Passage shown:
────────────────────

Sunday, October 5, 2008

My goals, motives for writing on regional wines

Welcome to those of you visiting this Web site and reading about Pennsylvania wines for the first time. Happy to have you poking around in here.

I started this site six months ago as a way to spotlight wines and wineries within driving distance of where I live in central Pennsylvania. It’s been a labor of love and an education to cover this diverse region that occupies the rolling terrain east of the Appalachian range. And I’ve met a number of proprietors, winemakers and those connected to the business who not only have been great instructors but become acquaintances whom I respect and admire for what they do and the passion with which they farm the land.

I consider this a beat, covering more than 50 wineries in parts of Pennsylvania and Maryland. But with a couple other folks covering Maryland wineries, it made no sense to overlap. So I’ll stick with Pennsylvania wineries, at least the ones I know in southcentral, southeastern and eastern parts of the states. Officially, they make up three Pennsylvania wine regions – Lower Susquehanna, Philadelphia countryside and Lehigh Valley/Berks – and four wine trails – Uncork York, Brandywine Valley, Bucks County and Lehigh Valley.

While the wineries in those three regions account for more than half of the wineries in the state, the other four are spread out across a much larger footprint of the state. Jennifer Eckinger is the spokesperson for the
Pennsylvania Wine Association and has been a big help to me in getting my blog, if you will, off the ground.

Dave McIntyre, who helped create this ambitious project at, didn’t give the group of us specific parameters on how to go about publicizing what’s in our state. He just laid out the mission: expose what’s out there to people who think that American wine begins with California and ends with . . . California and Oregon and Washington. To do that, I’ll write thumbnails on six wineries representing the four wine trails. All have got out of their way to field my calls and welcome me into their winery. Others have, too. But these guys and gals have gone above and beyond, perhaps no more so than now, sitting through interviews during the busiest weeks on their calendar, better known as harvest.

But while six wineries and two of their best wines will fall under the spotlight during the next six days, you can read bit and pieces on at least 25 to 30 others by just perusing my archive. All should give you a sense of who these people are and why they've chosen winemaking.

────────────────────

What to do:
A: Answer these from the blog post:
(i) How long ago did the writer start the site?
(ii) Who is the spokesperson for the Pennsylvania Wine Association?
(iii) How many wineries will the writer profile in thumbnails?
B: Name every wine trail listed in the blog post.
C: According to the blog post, why does the writer cover only Pennsylvania wineries and leave out those in Maryland?
Please answer using only the blog post above.

────────────────────

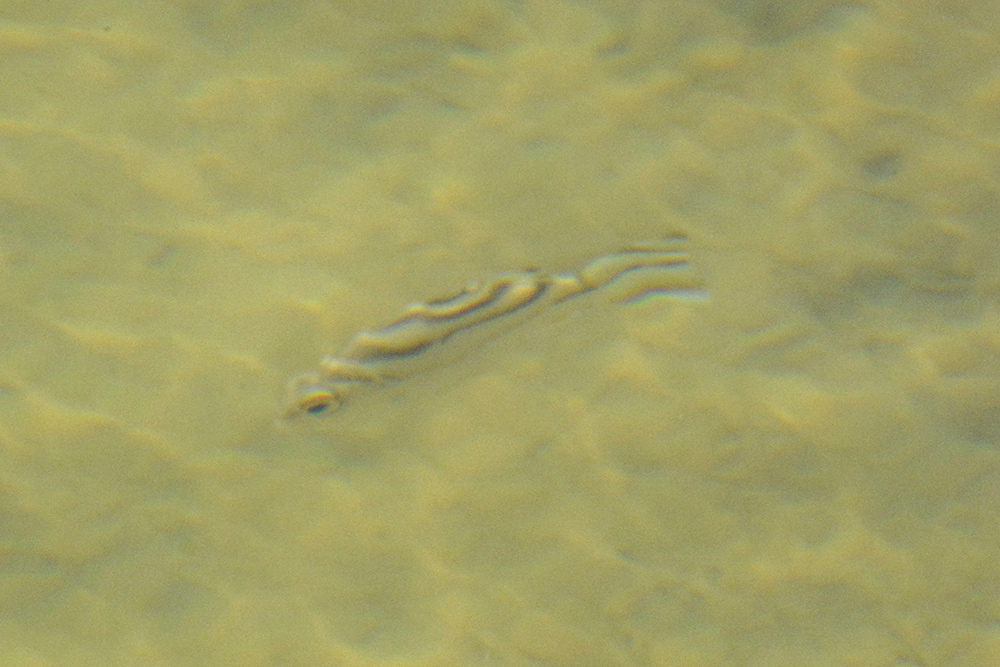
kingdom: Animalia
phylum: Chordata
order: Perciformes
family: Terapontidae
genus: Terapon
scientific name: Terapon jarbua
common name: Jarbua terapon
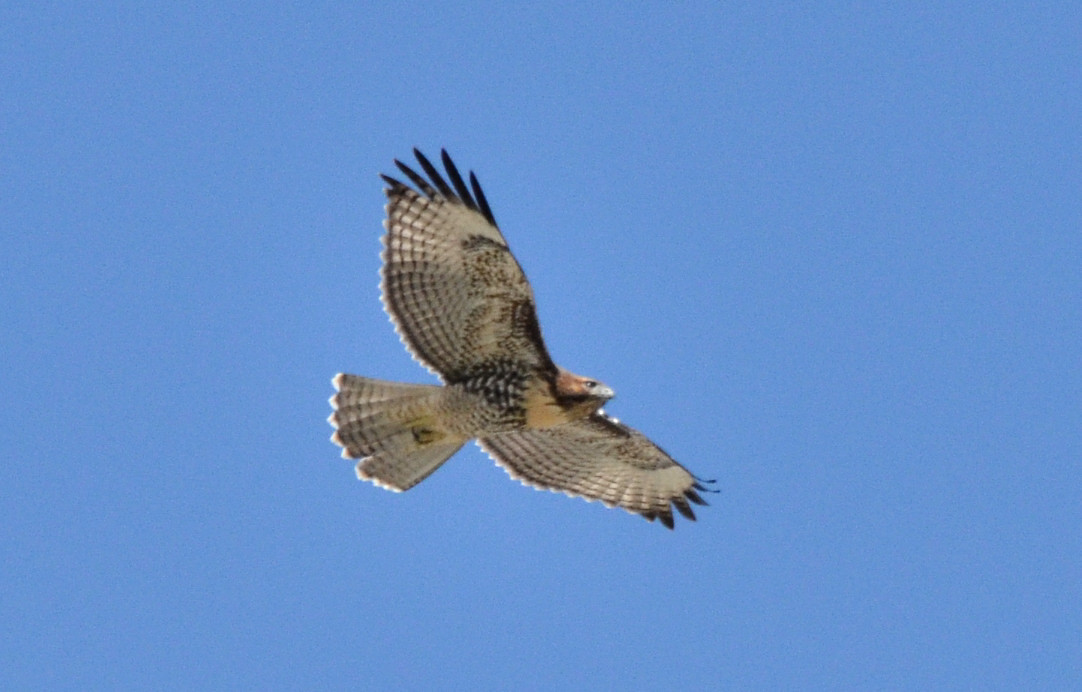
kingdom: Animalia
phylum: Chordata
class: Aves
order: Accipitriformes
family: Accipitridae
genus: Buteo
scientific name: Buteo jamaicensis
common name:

────────────────────

Answers to the tasks:
A:
(i) Six months ago.
(ii) Jennifer Eckinger.
(iii) Six.

B: Uncork York, Brandywine Valley, Bucks County and Lehigh Valley.

C: A couple of other people already cover Maryland wineries, so it made no sense to overlap with them.